I've been on Lithuim for many years. At my last
appointment. We went over my blood tests. My doctor explained that my thyroid
was high. That I could stop the Lithium or take more meds with it. I told her I
was willing to change the Lithium for something else. But she kept the Lithium
and added a med for the thyroid. Could you explain what the thinking might be
behind this. I already take 13 meds. I just real don't want to take more if I
don't have to. Even if it means changing the lithium.
Dear Kim --
First a little background: Lithium is well-known to sometimes cause
"hypothyroidism", meaning that your thyroid gland is not making as much hormone
as it is supposed to. This is reflected in a laboratory measure called TSH, the
standard way we check thyroid status. Just to keep things confusing, when your
thyroid status is low, such as can be induced by lithium, your TSH goes up. So
that is what your doctor was describing as being "high". Overall, it means that
you are not getting enough thyroid hormone.
If that was confusing, or if you would like to see more detail on that, read my
thyroid and bipolar disorder. It
provides a review of these basics, including the laboratory testing.
Now, why keep lithium and add thyroid instead of just switching lithium for
something else? Fair question. Your doctor may fear that the alternatives to
lithium might not work as well. Or it could be that you have had a long
struggle to get to where you are now, in terms of the effectiveness of
medications. Your doctor may not want you to go through any more suffering
while you are trying to find an alternative.
Remember, there is no guarantee that an alternative can be found. Sometimes it
takes quite a bit of searching. During that time, symptoms can come back. And
finally, most of our medications have some drawback. So your doctor may believe
that the "downside" of medications to which you might switch are as big or
bigger than having to correct a lithium-associated problem with thyroid, using a
simple additional pill with no side effects or risks (thyroid hormone, when
managed properly, will not cause any trouble at all).
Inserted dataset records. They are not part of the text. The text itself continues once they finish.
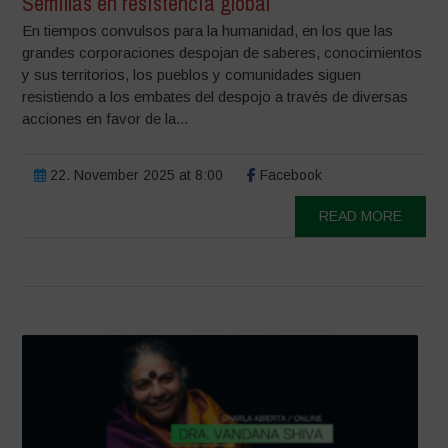
Semillas en resistencia global
En tiempos convulsos para la humanidad, en los que las
grandes corporaciones despojan de saberes, conocimientos
y sus territorios, los pueblos y comunidades siguen
resistiendo a los embates del despojo a través de diversas
acciones en favor de la...
22. November 2025 at 8:00
Facebook
READ MORE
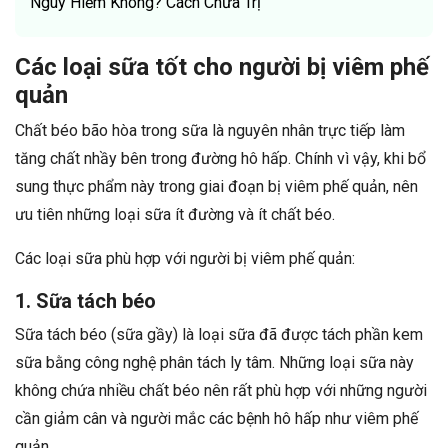
Nguy Hiểm Không? Cách Chữa Trị
Các loại sữa tốt cho người bị viêm phế
quản
Chất béo bão hòa trong sữa là nguyên nhân trực tiếp làm
tăng chất nhầy bên trong đường hô hấp. Chính vì vậy, khi bổ
sung thực phẩm này trong giai đoạn bị viêm phế quản, nên
ưu tiên những loại sữa ít đường và ít chất béo.
Các loại sữa phù hợp với người bị viêm phế quản:
1. Sữa tách béo
Sữa tách béo (sữa gầy) là loại sữa đã được tách phần kem
sữa bằng công nghệ phân tách ly tâm. Những loại sữa này
không chứa nhiều chất béo nên rất phù hợp với những người
cần giảm cân và người mắc các bệnh hô hấp như viêm phế
quản.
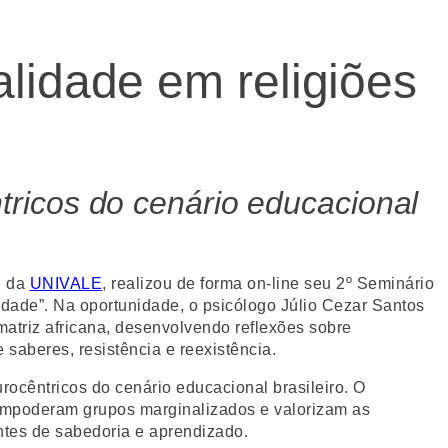
alidade em religiões
ricos do cenário educacional
, da
UNIVALE
, realizou de forma on-line seu 2º Seminário
lidade”. Na oportunidade, o psicólogo Júlio Cezar Santos
matriz africana, desenvolvendo reflexões sobre
e saberes, resistência e reexistência.
ocêntricos do cenário educacional brasileiro. O
e empoderam grupos marginalizados e valorizam as
ontes de sabedoria e aprendizado.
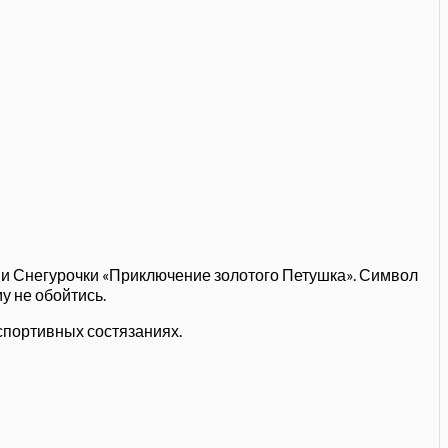
а и Снегурочки «Приключение золотого Петушка». Символ
у не обойтись.
спортивных состязаниях.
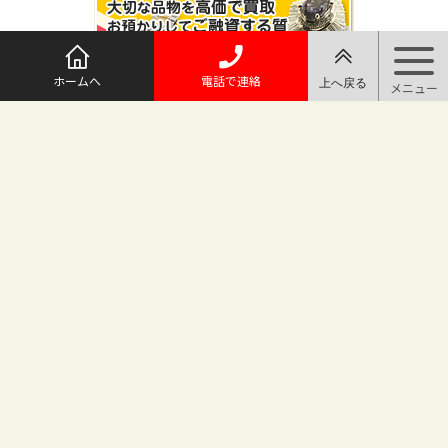
ホームへ
電話で連絡
@maruichi_sakado からのツイート
マルイチ坂戸店
〒350-0225 埼玉県坂戸市日の出町25-8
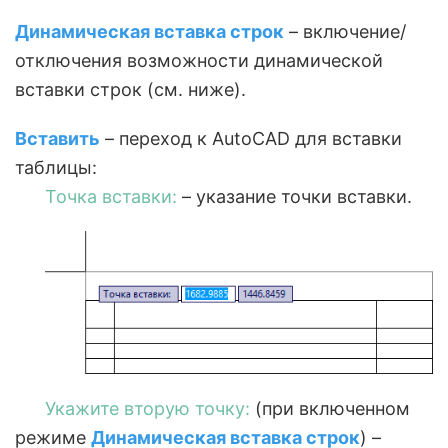
Динамическая вставка строк
– включение/
отключения возможности динамической
вставки строк (см. ниже).
Вставить
– переход к AutoCAD для вставки
таблицы:
Точка вставки:
– указание точки вставки.
Укажите вторую точку:
(при включенном
режиме
Динамическая вставка строк
) –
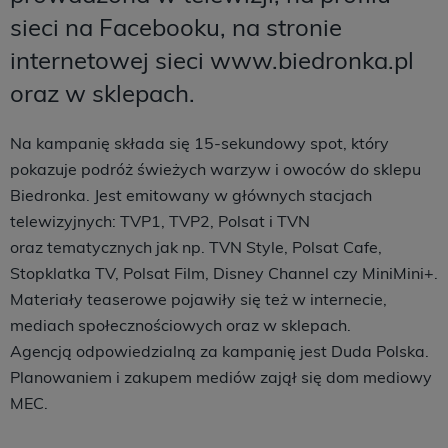
sieci na Facebooku, na stronie
internetowej sieci www.biedronka.pl
oraz w sklepach.
Na kampanię składa się 15-sekundowy spot, który
pokazuje podróż świeżych warzyw i owoców do sklepu
Biedronka. Jest emitowany w głównych stacjach
telewizyjnych: TVP1, TVP2, Polsat i TVN
oraz tematycznych jak np. TVN Style, Polsat Cafe,
Stopklatka TV, Polsat Film, Disney Channel czy MiniMini+.
Materiały teaserowe pojawiły się też w internecie,
mediach społecznościowych oraz w sklepach.
Agencją odpowiedzialną za kampanię jest Duda Polska.
Planowaniem i zakupem mediów zajął się dom mediowy
MEC.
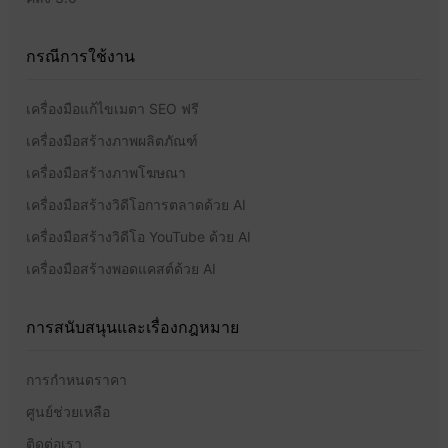
กรณีการใช้งาน
เครื่องมือแก้ไขเมตา SEO ฟรี
เครื่องมือสร้างภาพผลิตภัณฑ์
เครื่องมือสร้างภาพโฆษณา
เครื่องมือสร้างวิดีโอการตลาดด้วย AI
เครื่องมือสร้างวิดีโอ YouTube ด้วย AI
เครื่องมือสร้างพอดแคสต์ด้วย AI
การสนับสนุนและเรื่องกฎหมาย
การกำหนดราคา
ศูนย์ช่วยเหลือ
ติดต่อเรา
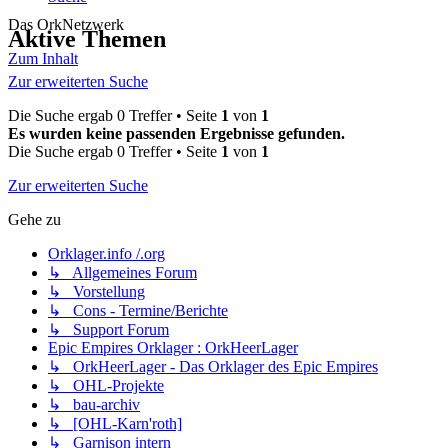
Das OrkNetzwerk
Aktive Themen
Zum Inhalt
Zur erweiterten Suche
Die Suche ergab 0 Treffer • Seite
1
von
1
Es wurden keine passenden Ergebnisse gefunden.
Die Suche ergab 0 Treffer • Seite
1
von
1
Zur erweiterten Suche
Gehe zu
Orklager.info /.org
↳ Allgemeines Forum
↳ Vorstellung
↳ Cons - Termine/Berichte
↳ Support Forum
Epic Empires Orklager : OrkHeerLager
↳ OrkHeerLager - Das Orklager des Epic Empires
↳ OHL-Projekte
↳ bau-archiv
↳ [OHL-Karn'roth]
↳ Garnison intern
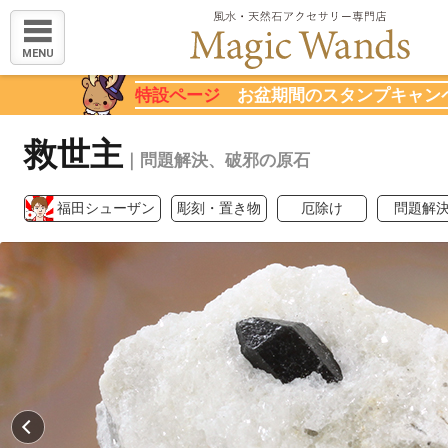
MENU
特設ページ
お盆期間のスタンプキャン
救世主
｜問題解決、破邪の原石
福田シューザン
彫刻・置き物
厄除け
問題解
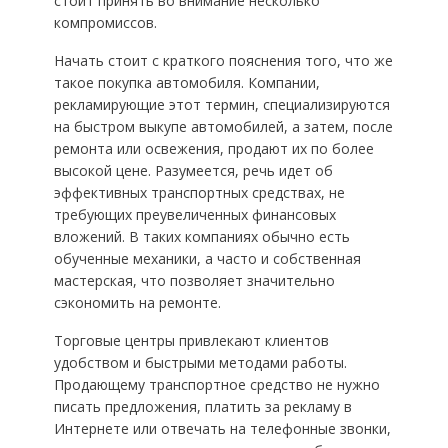
стоит принять во внимание несколько
компромиссов.
Начать стоит с краткого пояснения того, что же
такое покупка автомобиля. Компании,
рекламирующие этот термин, специализируются
на быстром выкупе автомобилей, а затем, после
ремонта или освежения, продают их по более
высокой цене. Разумеется, речь идет об
эффективных транспортных средствах, не
требующих преувеличенных финансовых
вложений. В таких компаниях обычно есть
обученные механики, а часто и собственная
мастерская, что позволяет значительно
сэкономить на ремонте.
Торговые центры привлекают клиентов
удобством и быстрыми методами работы.
Продающему транспортное средство не нужно
писать предложения, платить за рекламу в
Интернете или отвечать на телефонные звонки,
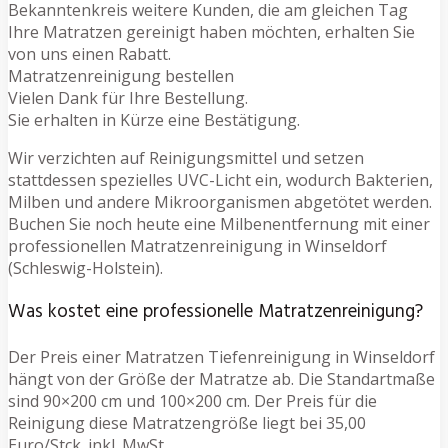
Bekanntenkreis weitere Kunden, die am gleichen Tag
Ihre Matratzen gereinigt haben möchten, erhalten Sie
von uns einen Rabatt.
Matratzenreinigung bestellen
Vielen Dank für Ihre Bestellung.
Sie erhalten in Kürze eine Bestätigung.
Wir verzichten auf Reinigungsmittel und setzen
stattdessen spezielles UVC-Licht ein, wodurch Bakterien,
Milben und andere Mikroorganismen abgetötet werden.
Buchen Sie noch heute eine Milbenentfernung mit einer
professionellen Matratzenreinigung in Winseldorf
(Schleswig-Holstein).
Was kostet eine professionelle Matratzenreinigung?
Der Preis einer Matratzen Tiefenreinigung in Winseldorf
hängt von der Größe der Matratze ab. Die Standartmaße
sind 90×200 cm und 100×200 cm. Der Preis für die
Reinigung diese Matratzengröße liegt bei 35,00
Euro/Stck. inkl. MwSt.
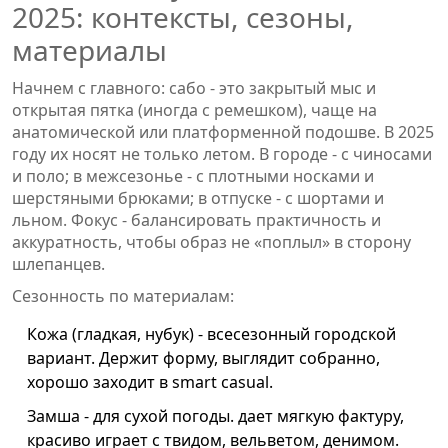
2025: контексты, сезоны,
материалы
Начнем с главного: сабо - это закрытый мыс и
открытая пятка (иногда с ремешком), чаще на
анатомической или платформенной подошве. В 2025
году их носят не только летом. В городе - с чиносами
и поло; в межсезонье - с плотными носками и
шерстяными брюками; в отпуске - с шортами и
льном. Фокус - балансировать практичность и
аккуратность, чтобы образ не «поплыл» в сторону
шлепанцев.
Сезонность по материалам:
Кожа (гладкая, нубук) - всесезонный городской
вариант. Держит форму, выглядит собранно,
хорошо заходит в smart casual.
Замша - для сухой погоды. дает мягкую фактуру,
красиво играет с твидом, вельветом, денимом.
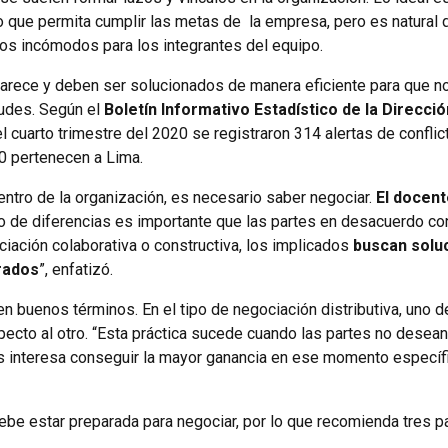
 que permita cumplir las metas de la empresa, pero es natural 
os incómodos para los integrantes del equipo.
arece y deben ser solucionados de manera eficiente para que n
tudes. Según el
Boletín Informativo Estadístico de la Direcció
el cuarto trimestre del 2020 se registraron 314 alertas de conflic
230 pertenecen a Lima.
ntro de la organización, es necesario saber negociar.
El docent
po de diferencias es importante que las partes en desacuerdo c
ciación colaborativa o constructiva, los implicados
buscan solu
crados
”, enfatizó.
n buenos términos. En el tipo de negociación distributiva, uno d
ecto al otro. “Esta práctica sucede cuando las partes no desean
es interesa conseguir la mayor ganancia en ese momento específi
ebe estar preparada para negociar, por lo que recomienda tres 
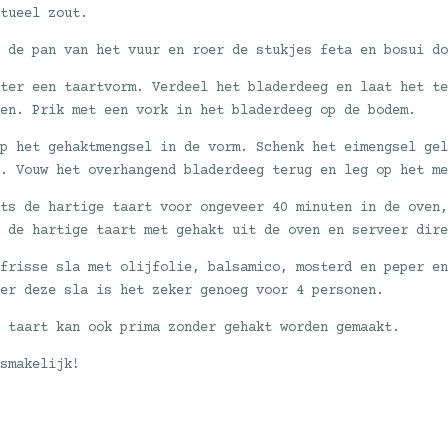
ntueel zout.
l de pan van het vuur en roer de stukjes feta en bosui d
oter een taartvorm. Verdeel het bladerdeeg en laat het t
gen. Prik met een vork in het bladerdeeg op de bodem.
ep het gehaktmengsel in de vorm. Schenk het eimengsel ge
n. Vouw het overhangend bladerdeeg terug en leg op het m
ats de hartige taart voor ongeveer 40 minuten in de oven
l de hartige taart met gehakt uit de oven en serveer dir
 frisse sla met olijfolie, balsamico, mosterd en peper e
der deze sla is het zeker genoeg voor 4 personen.
e taart kan ook prima zonder gehakt worden gemaakt.
 smakelijk!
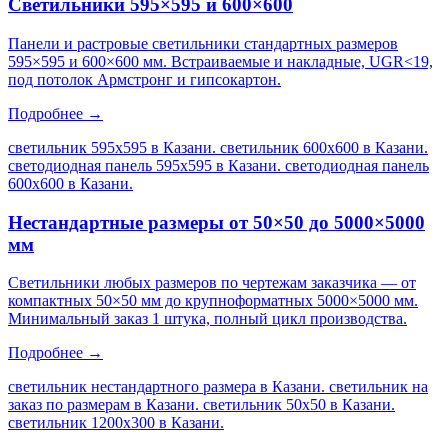
Светильники 595×595 и 600×600
Панели и растровые светильники стандартных размеров
595×595 и 600×600 мм. Встраиваемые и накладные, UGR<19,
под потолок Армстронг и гипсокартон.
Подробнее →
светильник 595х595 в Казани. светильник 600х600 в Казани.
светодиодная панель 595х595 в Казани. светодиодная панель
600х600 в Казани
.
Нестандартные размеры от 50×50 до 5000×5000
мм
Светильники любых размеров по чертежам заказчика — от
компактных 50×50 мм до крупноформатных 5000×5000 мм.
Минимальный заказ 1 штука, полный цикл производства.
Подробнее →
светильник нестандартного размера в Казани. светильник на
заказ по размерам в Казани. светильник 50х50 в Казани.
светильник 1200х300 в Казани
.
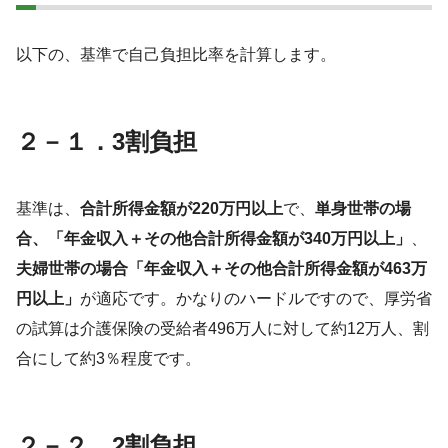
以下の、基準で自己負担比率を計算します。
２－１．3割負担
基準は、
合計所得金額が220万円以上
で、
単身世帯の場
合、「年金収入＋その他合計所得金額が340万円以上」
、
夫婦世帯の場合「年金収入＋その他合計所得金額が463万
円以上」
が適応です。かなりのハードルですので、厚労省
の試算は介護保険の受給者496万人に対して約12万人、割
合にして約3％程度です。
２－２．2割負担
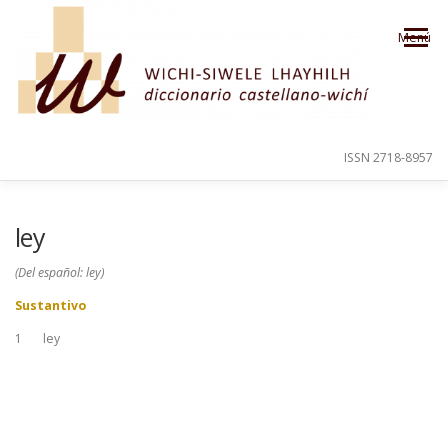
Saltar al contenido
Menú
ISSN 2718-8957
PRESENTACIÓN
PARA EL USUARIO
ley
(Del español: ley)
ORDEN ALFABÉTICO
CRÉDITOS
Sustantivo
1
ley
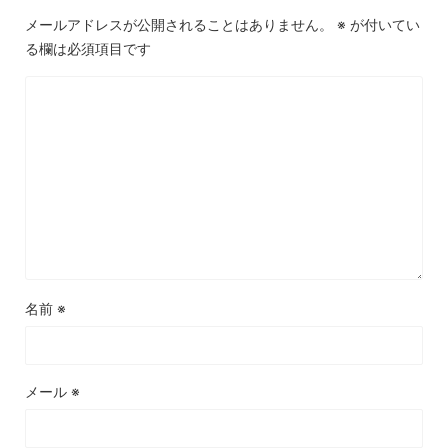
メールアドレスが公開されることはありません。
※
が付いてい
る欄は必須項目です
名前
※
メール
※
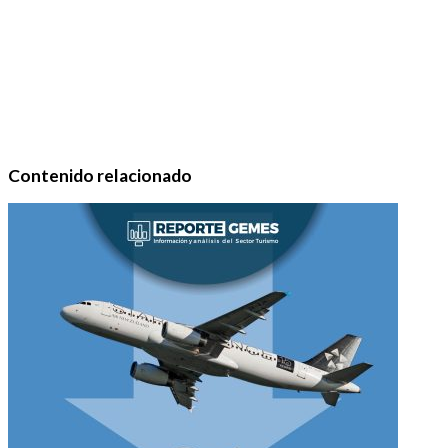
Contenido relacionado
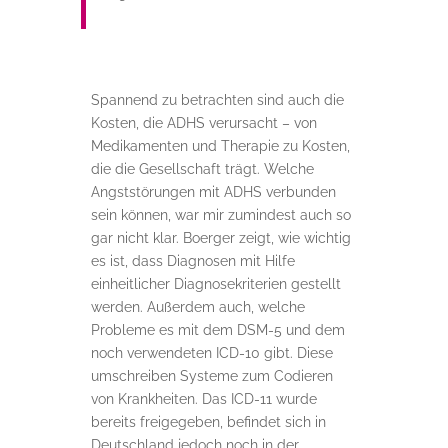
Spannend zu betrachten sind auch die
Kosten, die ADHS verursacht – von
Medikamenten und Therapie zu Kosten,
die die Gesellschaft trägt. Welche
Angststörungen mit ADHS verbunden
sein können, war mir zumindest auch so
gar nicht klar. Boerger zeigt, wie wichtig
es ist, dass Diagnosen mit Hilfe
einheitlicher Diagnosekriterien gestellt
werden. Außerdem auch, welche
Probleme es mit dem DSM-5 und dem
noch verwendeten ICD-10 gibt. Diese
umschreiben Systeme zum Codieren
von Krankheiten. Das ICD-11 wurde
bereits freigegeben, befindet sich in
Deutschland jedoch noch in der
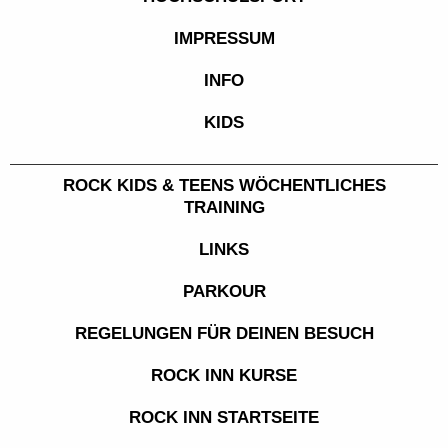
IMPRESSUM
INFO
KIDS
ROCK KIDS & TEENS WÖCHENTLICHES
TRAINING
LINKS
PARKOUR
REGELUNGEN FÜR DEINEN BESUCH
ROCK INN KURSE
ROCK INN STARTSEITE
Having to take so many medications is certainly a burden. Hopefully, your
doctor has figured that issue in to the complex equation as well -- that is, the
complex judgment about how much risk to take switching, versus how much trouble
it represents to stick with lithium and add thyroid. Nevertheless, in general
it is useful to have a discussion with your doctor about your concerns. If
she/he has the time, which in some settings is not the case, she may be able to
explain some of the logic used in keeping lithium, adding thyroid. For your
discussion, you may find it useful to read my little essay about
Talking with Doctors. Good luck with the process.